- **Source material**:
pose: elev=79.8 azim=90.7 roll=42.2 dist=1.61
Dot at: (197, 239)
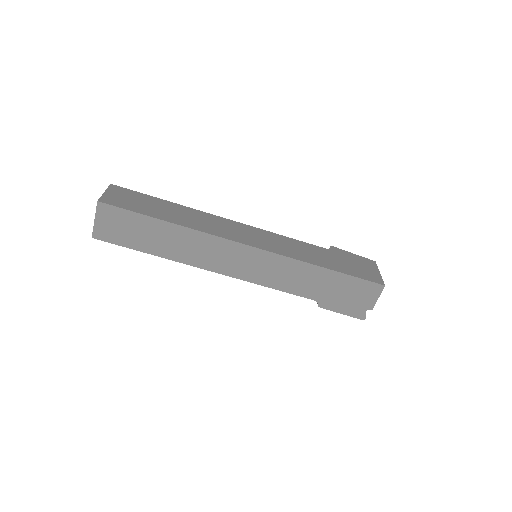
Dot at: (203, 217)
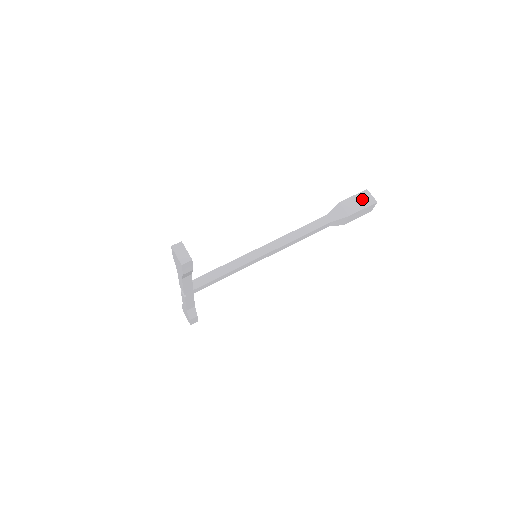
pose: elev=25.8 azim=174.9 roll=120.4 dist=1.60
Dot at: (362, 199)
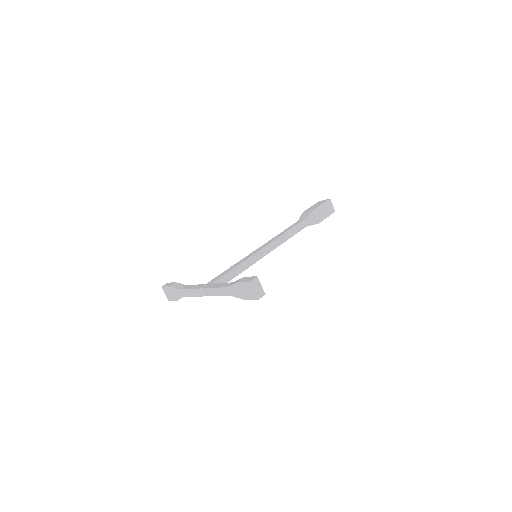
Dot at: (327, 208)
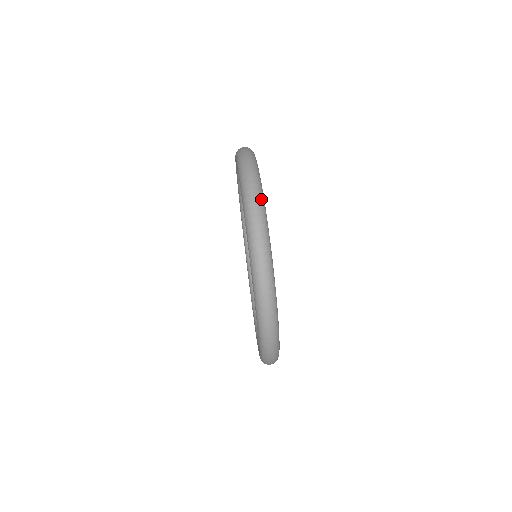
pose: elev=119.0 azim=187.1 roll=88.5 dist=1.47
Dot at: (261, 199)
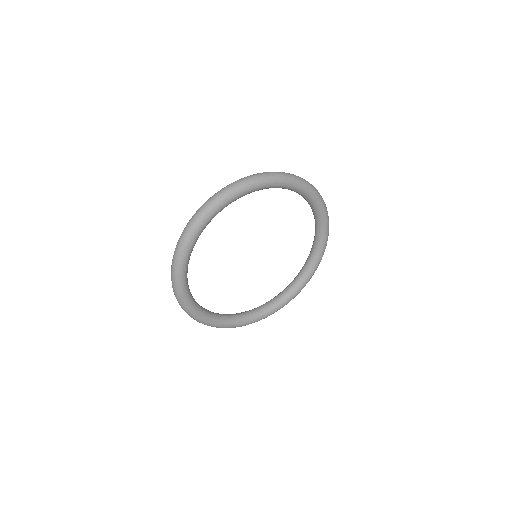
Dot at: (217, 201)
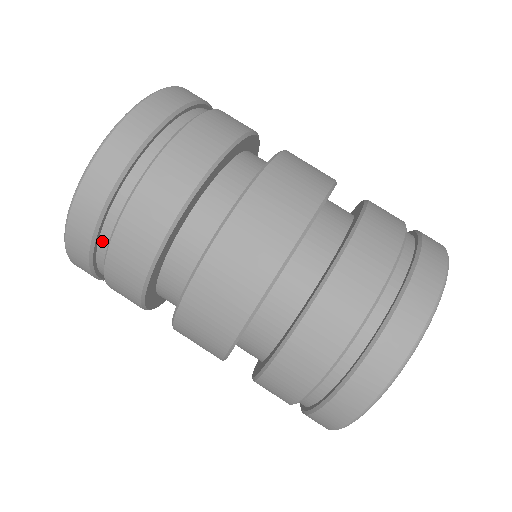
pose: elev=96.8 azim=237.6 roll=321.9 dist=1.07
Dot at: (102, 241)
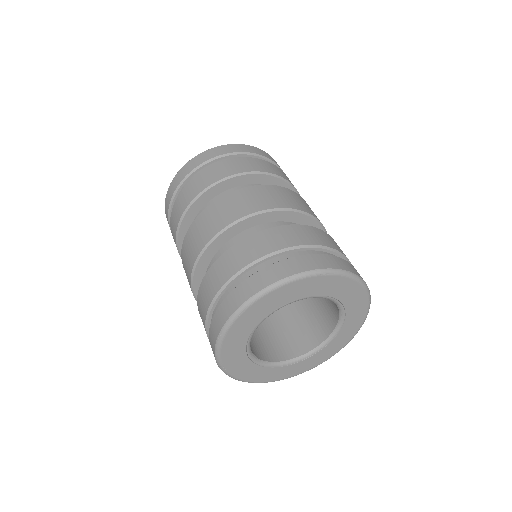
Dot at: occluded
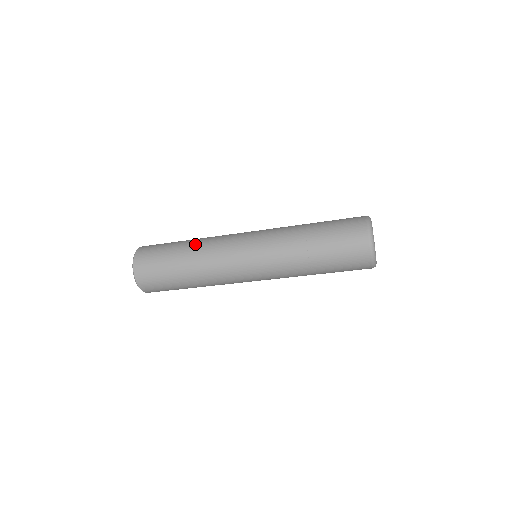
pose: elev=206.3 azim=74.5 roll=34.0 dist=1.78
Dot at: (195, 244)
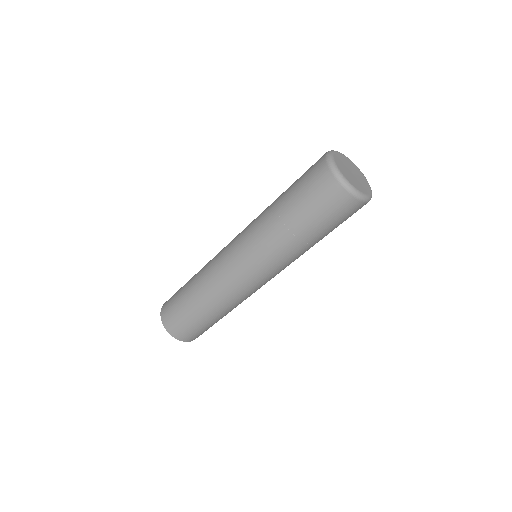
Dot at: occluded
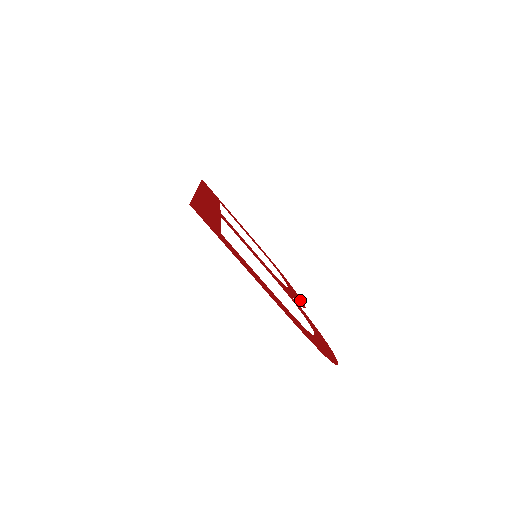
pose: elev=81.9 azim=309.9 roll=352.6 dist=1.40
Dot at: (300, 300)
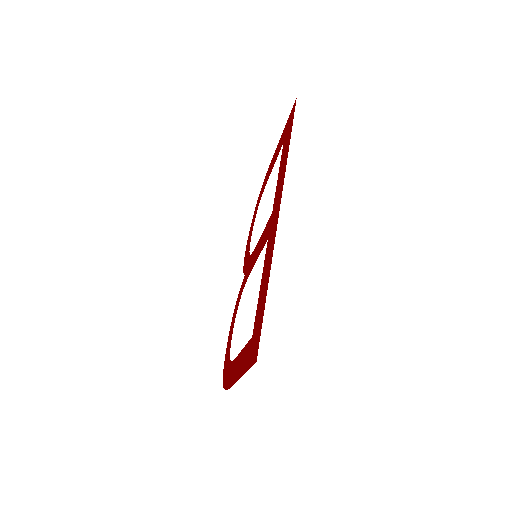
Dot at: (247, 246)
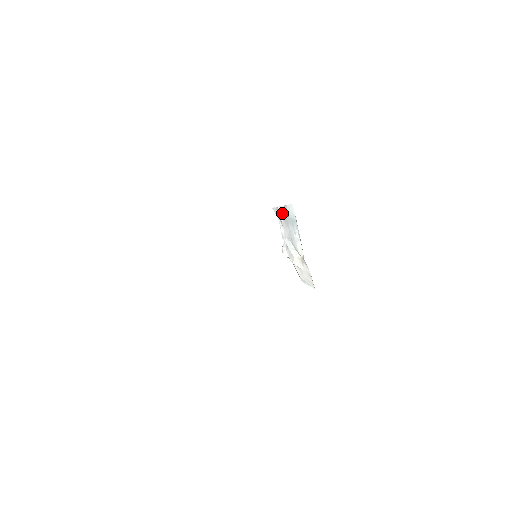
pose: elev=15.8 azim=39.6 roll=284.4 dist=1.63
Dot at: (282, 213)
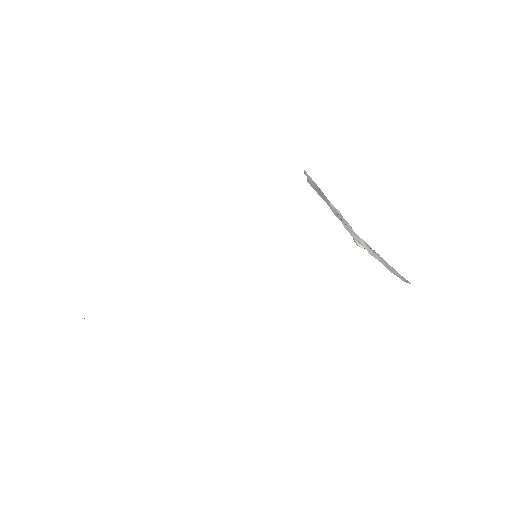
Dot at: (314, 188)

- **Stated task**: Convert the records above into a Markdown table with two columns, Row and Text, giving each line its own numbered row and skipping blank lines. Leave the pictures out.

- **Exercise solution**:
| Row | Text |
|---|---|
| 1 | pose: elev=79.8 azim=90.7 roll=42.2 dist=1.61 |
| 2 | Dot at: (197, 239) |
| 3 | Dot at: (203, 217) |
| 4 | pose: elev=25.8 azim=174.9 roll=120.4 dist=1.60 |
| 5 | Dot at: (362, 199) |
| 6 | Dot at: (327, 208) |
| 7 | pose: elev=119.0 azim=187.1 roll=88.5 dist=1.47 |
| 8 | Dot at: (261, 199) |
| 9 | Dot at: (217, 201) |
| 10 | pose: elev=96.8 azim=237.6 roll=321.9 dist=1.07 |
| 11 | Dot at: (102, 241) |
| 12 | Dot at: occluded |
| 13 | pose: elev=206.3 azim=74.5 roll=34.0 dist=1.78 |
| 14 | Dot at: (195, 244) |
| 15 | Dot at: occluded |
| 16 | pose: elev=81.9 azim=309.9 roll=352.6 dist=1.40 |
| 17 | Dot at: (300, 300) |
| 18 | Dot at: (247, 246) |
| 19 | pose: elev=15.8 azim=39.6 roll=284.4 dist=1.63 |
| 20 | Dot at: (282, 213) |
| 21 | Dot at: (314, 188) |